Distributed Training Example with Intel® Optimization for Horovod* on Intel® GPU

Dependency

Setup Running Environment

Create Virtual Environment

python -m venv env_itex
source source env_itex/bin/activate

Install

pip install intel-extension-for-tensorflow[xpu]
pip install intel-optimization-for-horovod
pip install gin gin-config tensorflow-addons tensorflow-model-optimization tensorflow-datasets

Prepare Example Code

Clone Horovod Repo

git clone https://github.com/horovod/horovod.git
cd horovod/examples/tensorflow2

Download Patch

wget https://github.com/intel/intel-extension-for-tensorflow/raw/main/examples/train_horovod/mnist/tensorflow2_keras_mnist.patch

Apply Patch for Intel GPU

git apply tensorflow2_keras_mnist.patch

Notes: Please refer to tensorflow2_keras_mnist.py for other changes about how to enable horovod.

Execution

Enable oneAPI

Run:

source /opt/intel/oneapi/setvars.sh

Note: to install oneAPI base toolkit, refer to Intel GPU Software Installation

Check Device Count (Optional)

Run:

mpirun -np 1 -prepend-rank -ppn 1 python tensorflow2_keras_mnist.py

Check how many devices (XPUs) in local machine according output of above command, like:

...
XPU count is 2
XPU: PhysicalDevice(name='/physical_device:XPU:0', device_type='XPU')
XPU: PhysicalDevice(name='/physical_device:XPU:1', device_type='XPU')
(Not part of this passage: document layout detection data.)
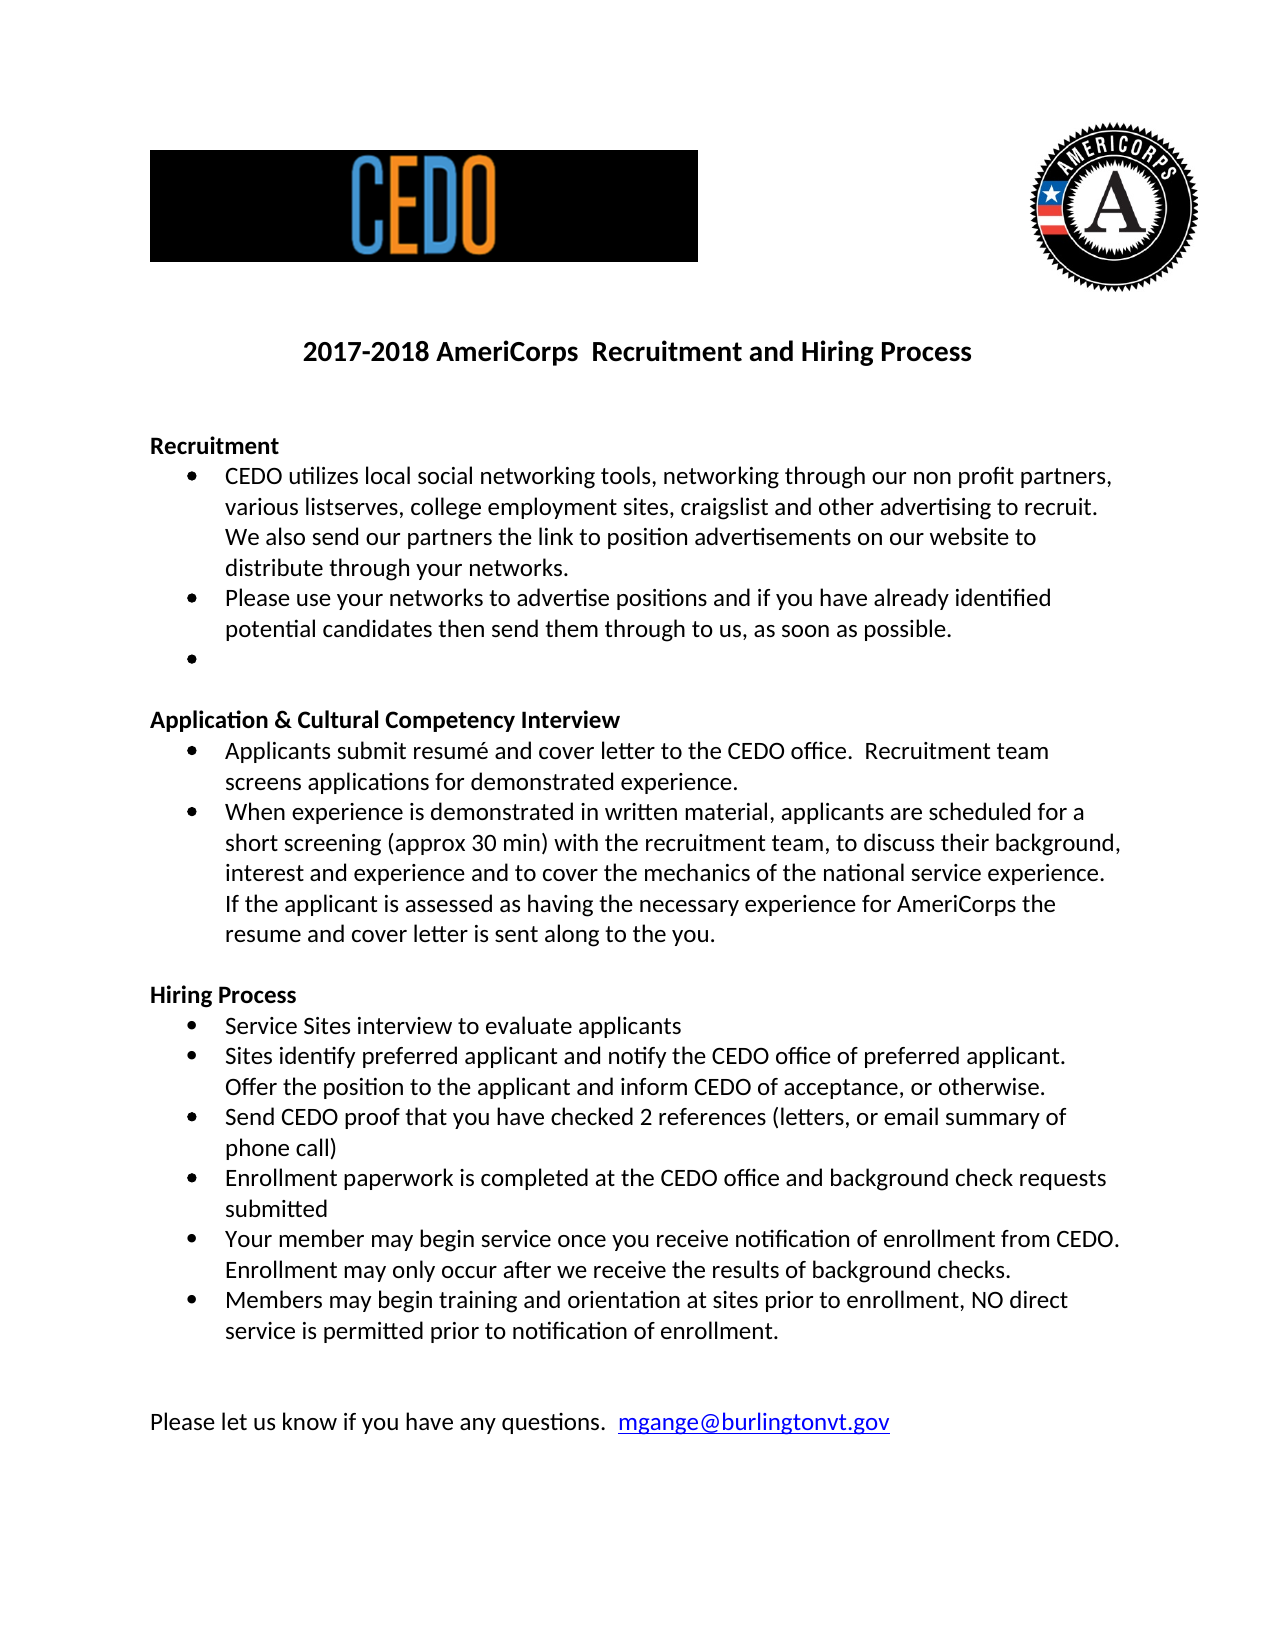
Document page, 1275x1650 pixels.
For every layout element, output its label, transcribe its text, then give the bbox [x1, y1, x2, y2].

text Application & Cultural Competency Interview [150, 704, 1125, 735]
list Sites identify preferred applicant and notify the CEDO office of preferred applicant. Offer the position to the applicant and inform CEDO of acceptance, or otherwise. [187, 1040, 1125, 1101]
list Applicants submit resumé and cover letter to the CEDO office. Recruitment team screens applications for demonstrated experience. [187, 735, 1125, 796]
text Hiring Process [150, 979, 1125, 1010]
list Send CEDO proof that you have checked 2 references (letters, or email summary of phone call) [187, 1101, 1125, 1162]
list Please use your networks to advertise positions and if you have already identified potential candidates then send them through to us, as soon as possible. [187, 582, 1125, 643]
list CEDO utilizes local social networking tools, networking through our non profit partners, various listserves, college employment sites, craigslist and other advertising to recruit. We also send our partners the link to position advertisements on our website to distribute through your networks. [187, 460, 1125, 582]
list When experience is demonstrated in written material, applicants are scheduled for a short screening (approx 30 min) with the recruitment team, to discuss their background, interest and experience and to cover the mechanics of the national service experience. If the applicant is assessed as having the necessary experience for AmeriCorps the resume and cover letter is sent along to the you. [187, 796, 1125, 949]
list Your member may begin service once you receive notification of enrollment from CEDO. Enrollment may only occur after we receive the results of background checks. [187, 1223, 1125, 1284]
picture [150, 150, 698, 262]
list Members may begin training and orientation at sites prior to enrollment, NO direct service is permitted prior to notification of enrollment. [187, 1284, 1125, 1346]
text Recruitment [150, 430, 1125, 460]
list Service Sites interview to evaluate applicants [187, 1010, 1125, 1040]
list Enrollment paperwork is completed at the CEDO office and background check requests submitted [187, 1162, 1125, 1223]
text Please let us know if you have any questions. mgange@burlingtonvt.gov [150, 1407, 1125, 1437]
picture [1029, 122, 1198, 292]
text 2017-2018 AmeriCorps Recruitment and Hiring Process [150, 333, 1125, 369]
The XPUs are 2 according to above log.

Notes: In some Intel GPU (like Intel® Data Center GPU Max Series), there are more than 1 tile per GPU card. A tile is considered as 1 XPU device. So there are total 4 XPUs if there are 2 GPU cards and 2 tiles per GPU card.

Running Command

For 2 XPUs:

mpirun -np 2 -prepend-rank -ppn 2 python ./tensorflow2_keras_mnist.py

For 4 XPUs:

mpirun -np 4 -prepend-rank -ppn 4 python ./tensorflow2_keras_mnist.py

Output

...
[0] Horovod size 2
[0] XPU count is 2
[0] XPU: PhysicalDevice(name='/physical_device:XPU:0', device_type='XPU')
[0] XPU: PhysicalDevice(name='/physical_device:XPU:1', device_type='XPU')
...
[1] 2023-05-18 13:54:12.006950: I tensorflow/core/grappler/optimizers/custom_graph_optimizer_registry.cc:114] Plugin optimizer for device_type XPU is enabled.
[0] 2023-05-18 13:54:12.163161: I tensorflow/core/grappler/optimizers/custom_graph_optimizer_registry.cc:114] Plugin optimizer for device_type XPU is enabled.
[1] 2023-05-18 13:54:13.940695: I tensorflow/core/grappler/optimizers/custom_graph_optimizer_registry.cc:114] Plugin optimizer for device_type XPU is enabled.
[0] 2023-05-18 13:54:14.107809: I tensorflow/core/grappler/optimizers/custom_graph_optimizer_registry.cc:114] Plugin optimizer for device_type XPU is enabled.
[0] 2023-05-18 13:54:14.163517: I tensorflow/core/grappler/optimizers/custom_graph_optimizer_registry.cc:114] Plugin optimizer for device_type XPU is enabled.
[1] 2023-05-18 13:54:14.163517: I tensorflow/core/grappler/optimizers/custom_graph_optimizer_registry.cc:114] Plugin optimizer for device_type XPU is enabled.
...
0] Epoch 1/24
250/250 [==============================] - Xs YYms/step - loss: X.XXXX - accuracy: Y.YYYY - lr: Z.ZZZZ
[0] Epoch 2/24
250/250 [==============================] - Xs YYms/step - loss: X.XXXX - accuracy: Y.YYYY - lr: Z.ZZZZ

...